** RECORDED INFORMATION **
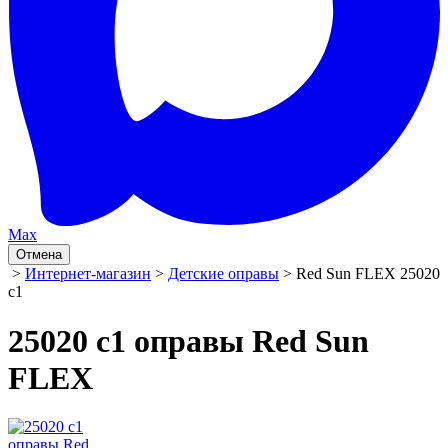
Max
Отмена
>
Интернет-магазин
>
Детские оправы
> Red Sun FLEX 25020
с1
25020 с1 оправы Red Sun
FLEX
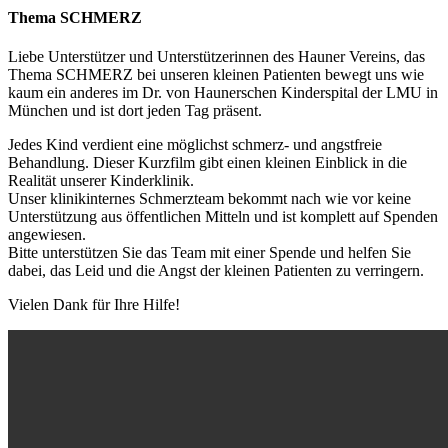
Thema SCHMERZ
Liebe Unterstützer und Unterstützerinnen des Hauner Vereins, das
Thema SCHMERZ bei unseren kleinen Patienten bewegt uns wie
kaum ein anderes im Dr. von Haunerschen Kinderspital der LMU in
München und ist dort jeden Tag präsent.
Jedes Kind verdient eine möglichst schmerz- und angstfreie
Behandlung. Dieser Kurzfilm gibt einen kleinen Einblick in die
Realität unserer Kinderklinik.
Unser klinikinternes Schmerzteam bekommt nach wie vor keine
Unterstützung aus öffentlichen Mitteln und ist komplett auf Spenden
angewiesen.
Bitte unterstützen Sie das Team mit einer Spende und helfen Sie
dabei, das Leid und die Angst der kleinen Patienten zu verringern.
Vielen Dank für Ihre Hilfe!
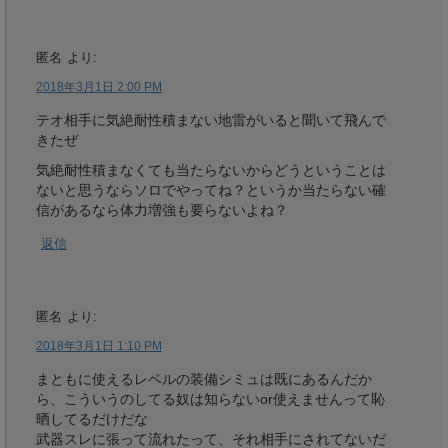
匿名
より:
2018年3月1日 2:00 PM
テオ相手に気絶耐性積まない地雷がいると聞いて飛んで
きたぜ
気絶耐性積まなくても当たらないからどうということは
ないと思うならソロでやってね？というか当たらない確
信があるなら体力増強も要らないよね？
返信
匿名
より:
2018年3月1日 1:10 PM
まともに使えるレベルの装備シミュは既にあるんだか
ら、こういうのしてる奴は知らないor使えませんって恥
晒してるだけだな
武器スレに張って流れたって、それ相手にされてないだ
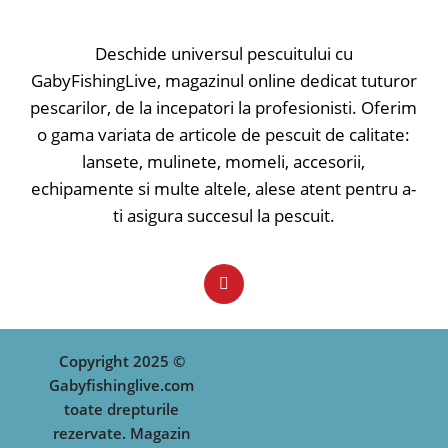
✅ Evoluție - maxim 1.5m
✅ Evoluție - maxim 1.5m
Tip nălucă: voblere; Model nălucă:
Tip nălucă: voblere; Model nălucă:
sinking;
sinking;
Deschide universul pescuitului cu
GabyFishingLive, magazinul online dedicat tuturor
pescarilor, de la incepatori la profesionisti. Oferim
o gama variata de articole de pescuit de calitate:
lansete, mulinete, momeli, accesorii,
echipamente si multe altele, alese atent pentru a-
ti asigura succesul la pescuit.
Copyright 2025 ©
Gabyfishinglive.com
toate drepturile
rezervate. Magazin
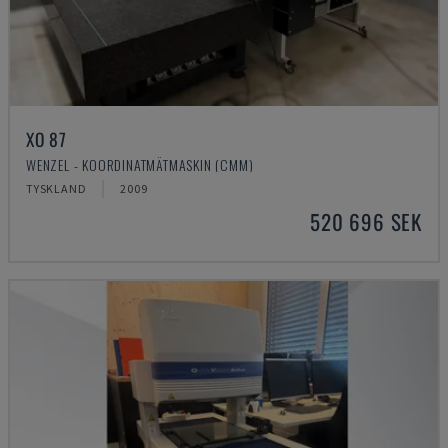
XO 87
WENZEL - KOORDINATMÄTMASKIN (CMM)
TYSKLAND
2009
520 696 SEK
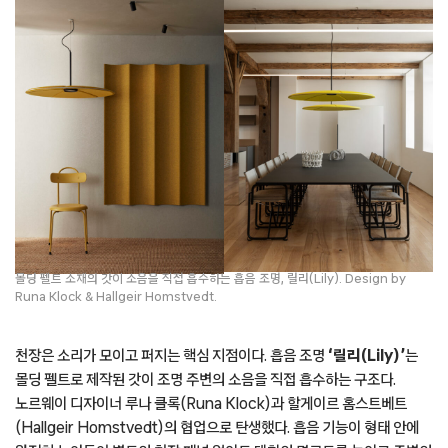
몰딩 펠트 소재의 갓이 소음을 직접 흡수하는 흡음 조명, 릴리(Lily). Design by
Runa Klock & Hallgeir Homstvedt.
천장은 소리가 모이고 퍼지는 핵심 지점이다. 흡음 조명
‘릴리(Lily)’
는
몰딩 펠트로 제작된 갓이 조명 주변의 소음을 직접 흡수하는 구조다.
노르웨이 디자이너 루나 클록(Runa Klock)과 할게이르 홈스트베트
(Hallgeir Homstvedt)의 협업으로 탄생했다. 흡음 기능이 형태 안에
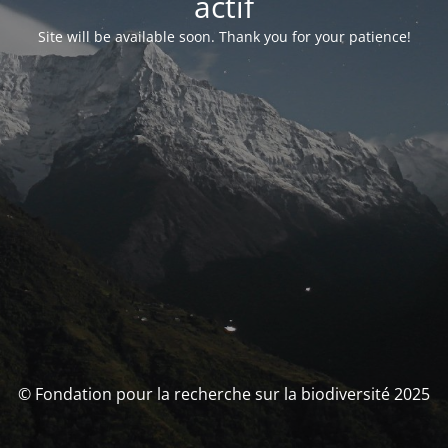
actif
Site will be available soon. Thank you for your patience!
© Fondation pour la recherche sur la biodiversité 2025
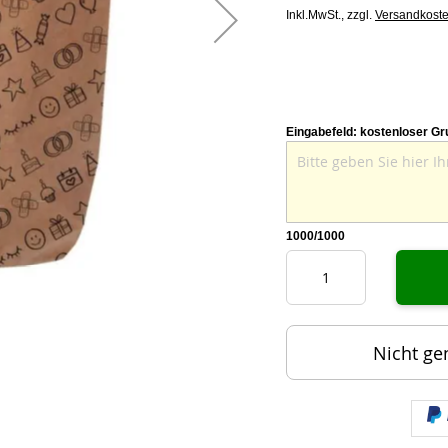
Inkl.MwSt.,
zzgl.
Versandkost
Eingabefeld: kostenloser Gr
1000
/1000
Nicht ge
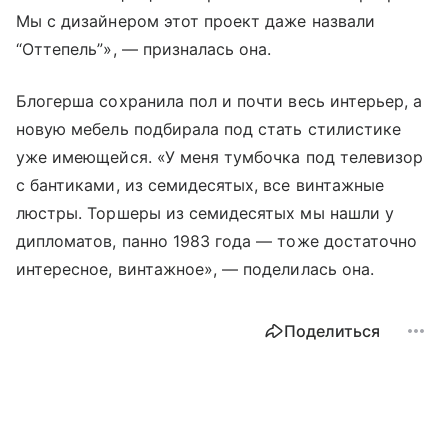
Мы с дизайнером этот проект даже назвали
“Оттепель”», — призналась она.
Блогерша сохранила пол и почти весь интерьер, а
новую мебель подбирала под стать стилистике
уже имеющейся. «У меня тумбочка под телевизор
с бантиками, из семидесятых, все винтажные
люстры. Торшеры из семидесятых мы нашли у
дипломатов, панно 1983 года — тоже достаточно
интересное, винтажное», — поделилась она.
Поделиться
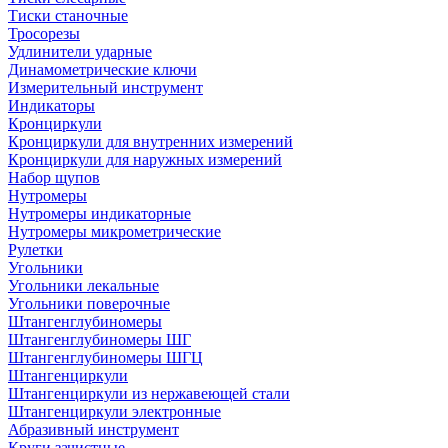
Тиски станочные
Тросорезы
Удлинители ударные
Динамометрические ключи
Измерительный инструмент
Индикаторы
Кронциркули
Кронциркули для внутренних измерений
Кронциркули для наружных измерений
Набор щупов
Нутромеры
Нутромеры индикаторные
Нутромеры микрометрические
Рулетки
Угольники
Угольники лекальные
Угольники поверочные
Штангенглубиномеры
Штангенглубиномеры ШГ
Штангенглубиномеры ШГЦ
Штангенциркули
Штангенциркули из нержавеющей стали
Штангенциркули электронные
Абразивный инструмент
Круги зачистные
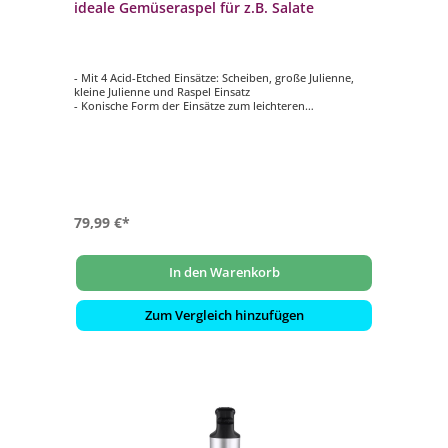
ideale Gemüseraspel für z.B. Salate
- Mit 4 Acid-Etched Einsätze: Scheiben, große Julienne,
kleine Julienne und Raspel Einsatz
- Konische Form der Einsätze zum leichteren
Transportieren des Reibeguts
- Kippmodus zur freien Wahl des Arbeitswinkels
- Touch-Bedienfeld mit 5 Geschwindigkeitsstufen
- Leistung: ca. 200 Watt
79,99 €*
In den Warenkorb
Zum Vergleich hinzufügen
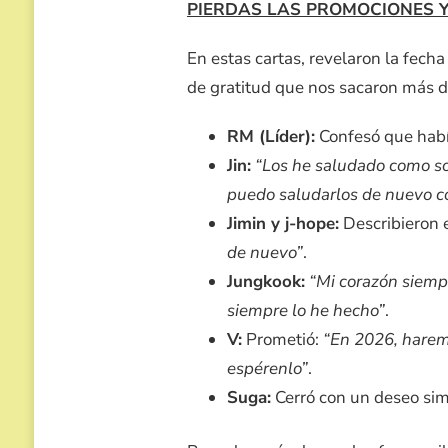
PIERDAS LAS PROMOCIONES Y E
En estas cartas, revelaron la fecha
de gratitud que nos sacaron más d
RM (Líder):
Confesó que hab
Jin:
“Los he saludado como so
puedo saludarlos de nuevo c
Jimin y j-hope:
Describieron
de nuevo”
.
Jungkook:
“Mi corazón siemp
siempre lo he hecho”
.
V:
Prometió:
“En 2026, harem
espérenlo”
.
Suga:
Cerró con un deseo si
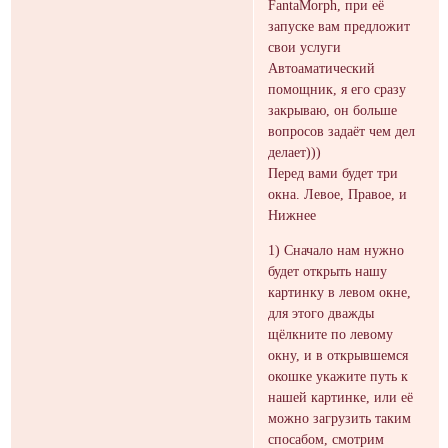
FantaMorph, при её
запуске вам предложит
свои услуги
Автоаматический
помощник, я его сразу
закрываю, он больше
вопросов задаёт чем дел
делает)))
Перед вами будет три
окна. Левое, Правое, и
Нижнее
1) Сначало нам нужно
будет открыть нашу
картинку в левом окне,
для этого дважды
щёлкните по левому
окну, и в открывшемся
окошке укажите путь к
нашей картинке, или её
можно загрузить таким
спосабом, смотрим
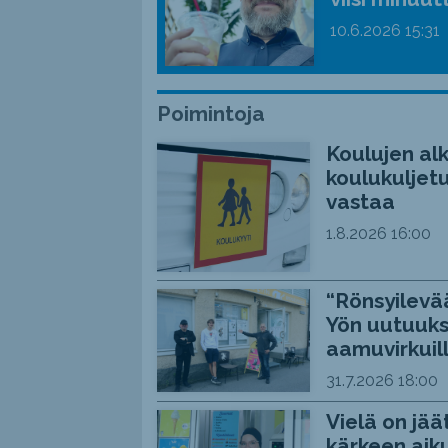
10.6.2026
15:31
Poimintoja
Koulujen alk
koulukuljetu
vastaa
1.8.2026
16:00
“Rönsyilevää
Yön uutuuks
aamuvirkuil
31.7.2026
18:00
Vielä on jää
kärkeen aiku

** DESCRIPTION OF THE TASK **
Reproduce, line for line, the text read from each of the rows above, leaving out the pictures.

** TASK OUTPUT **
Max
Отмена
>
Интернет-магазин
>
Детские оправы
> Red Sun FLEX 25020
с1
25020 с1 оправы Red Sun
FLEX
Thema SCHMERZ
Liebe Unterstützer und Unterstützerinnen des Hauner Vereins, das
Thema SCHMERZ bei unseren kleinen Patienten bewegt uns wie
kaum ein anderes im Dr. von Haunerschen Kinderspital der LMU in
München und ist dort jeden Tag präsent.
Jedes Kind verdient eine möglichst schmerz- und angstfreie
Behandlung. Dieser Kurzfilm gibt einen kleinen Einblick in die
Realität unserer Kinderklinik.
Unser klinikinternes Schmerzteam bekommt nach wie vor keine
Unterstützung aus öffentlichen Mitteln und ist komplett auf Spenden
angewiesen.
Bitte unterstützen Sie das Team mit einer Spende und helfen Sie
dabei, das Leid und die Angst der kleinen Patienten zu verringern.
Vielen Dank für Ihre Hilfe!
匿名
より:
2018年3月1日 2:00 PM
テオ相手に気絶耐性積まない地雷がいると聞いて飛んで
きたぜ
気絶耐性積まなくても当たらないからどうということは
ないと思うならソロでやってね？というか当たらない確
信があるなら体力増強も要らないよね？
返信
匿名
より:
2018年3月1日 1:10 PM
まともに使えるレベルの装備シミュは既にあるんだか
ら、こういうのしてる奴は知らないor使えませんって恥
晒してるだけだな
武器スレに張って流れたって、それ相手にされてないだ
✅ Evoluție - maxim 1.5m
✅ Evoluție - maxim 1.5m
Tip nălucă: voblere; Model nălucă:
Tip nălucă: voblere; Model nălucă:
sinking;
sinking;
Deschide universul pescuitului cu
GabyFishingLive, magazinul online dedicat tuturor
pescarilor, de la incepatori la profesionisti. Oferim
o gama variata de articole de pescuit de calitate:
lansete, mulinete, momeli, accesorii,
echipamente si multe altele, alese atent pentru a-
ti asigura succesul la pescuit.
Copyright 2025 ©
Gabyfishinglive.com
toate drepturile
rezervate. Magazin
XO 87
WENZEL - KOORDINATMÄTMASKIN (CMM)
TYSKLAND
2009
520 696 SEK
몰딩 펠트 소재의 갓이 소음을 직접 흡수하는 흡음 조명, 릴리(Lily). Design by
Runa Klock & Hallgeir Homstvedt.
천장은 소리가 모이고 퍼지는 핵심 지점이다. 흡음 조명
‘릴리(Lily)’
는
몰딩 펠트로 제작된 갓이 조명 주변의 소음을 직접 흡수하는 구조다.
노르웨이 디자이너 루나 클록(Runa Klock)과 할게이르 홈스트베트
(Hallgeir Homstvedt)의 협업으로 탄생했다. 흡음 기능이 형태 안에
actif
Site will be available soon. Thank you for your patience!
© Fondation pour la recherche sur la biodiversité 2025
Inkl.MwSt.,
zzgl.
Versandkost
Eingabefeld: kostenloser Gr
1000
/1000
Nicht ge
Мы с дизайнером этот проект даже назвали
“Оттепель”», — призналась она.
Блогерша сохранила пол и почти весь интерьер, а
новую мебель подбирала под стать стилистике
уже имеющейся. «У меня тумбочка под телевизор
с бантиками, из семидесятых, все винтажные
люстры. Торшеры из семидесятых мы нашли у
дипломатов, панно 1983 года — тоже достаточно
интересное, винтажное», — поделилась она.
Поделиться
Тиски станочные
Тросорезы
Удлинители ударные
Динамометрические ключи
Измерительный инструмент
Индикаторы
Кронциркули
Кронциркули для внутренних измерений
Кронциркули для наружных измерений
Набор щупов
Нутромеры
Нутромеры индикаторные
Нутромеры микрометрические
Рулетки
Угольники
Угольники лекальные
Угольники поверочные
Штангенглубиномеры
Штангенглубиномеры ШГ
Штангенглубиномеры ШГЦ
Штангенциркули
Штангенциркули из нержавеющей стали
Штангенциркули электронные
Абразивный инструмент
Круги зачистные
ideale Gemüseraspel für z.B. Salate
- Mit 4 Acid-Etched Einsätze: Scheiben, große Julienne,
kleine Julienne und Raspel Einsatz
- Konische Form der Einsätze zum leichteren
Transportieren des Reibeguts
- Kippmodus zur freien Wahl des Arbeitswinkels
- Touch-Bedienfeld mit 5 Geschwindigkeitsstufen
- Leistung: ca. 200 Watt
79,99 €*
In den Warenkorb
Zum Vergleich hinzufügen
PIERDAS LAS PROMOCIONES Y E
En estas cartas, revelaron la fecha
de gratitud que nos sacaron más d
RM (Líder):
Confesó que hab
Jin:
“Los he saludado como so
puedo saludarlos de nuevo c
Jimin y j-hope:
Describieron
de nuevo”
.
Jungkook:
“Mi corazón siemp
siempre lo he hecho”
.
V:
Prometió:
“En 2026, harem
espérenlo”
.
Suga:
Cerró con un deseo si
FantaMorph, при её
запуске вам предложит
свои услуги
Автоаматический
помощник, я его сразу
закрываю, он больше
вопросов задаёт чем дел
делает)))
Перед вами будет три
окна. Левое, Правое, и
Нижнее
1) Сначало нам нужно
будет открыть нашу
картинку в левом окне,
для этого дважды
щёлкните по левому
окну, и в открывшемся
окошке укажите путь к
нашей картинке, или её
можно загрузить таким
спосабом, смотрим
10.6.2026
15:31
Poimintoja
Koulujen alk
koulukuljetu
vastaa
1.8.2026
16:00
“Rönsyilevää
Yön uutuuks
aamuvirkuil
31.7.2026
18:00
Vielä on jää
kärkeen aiku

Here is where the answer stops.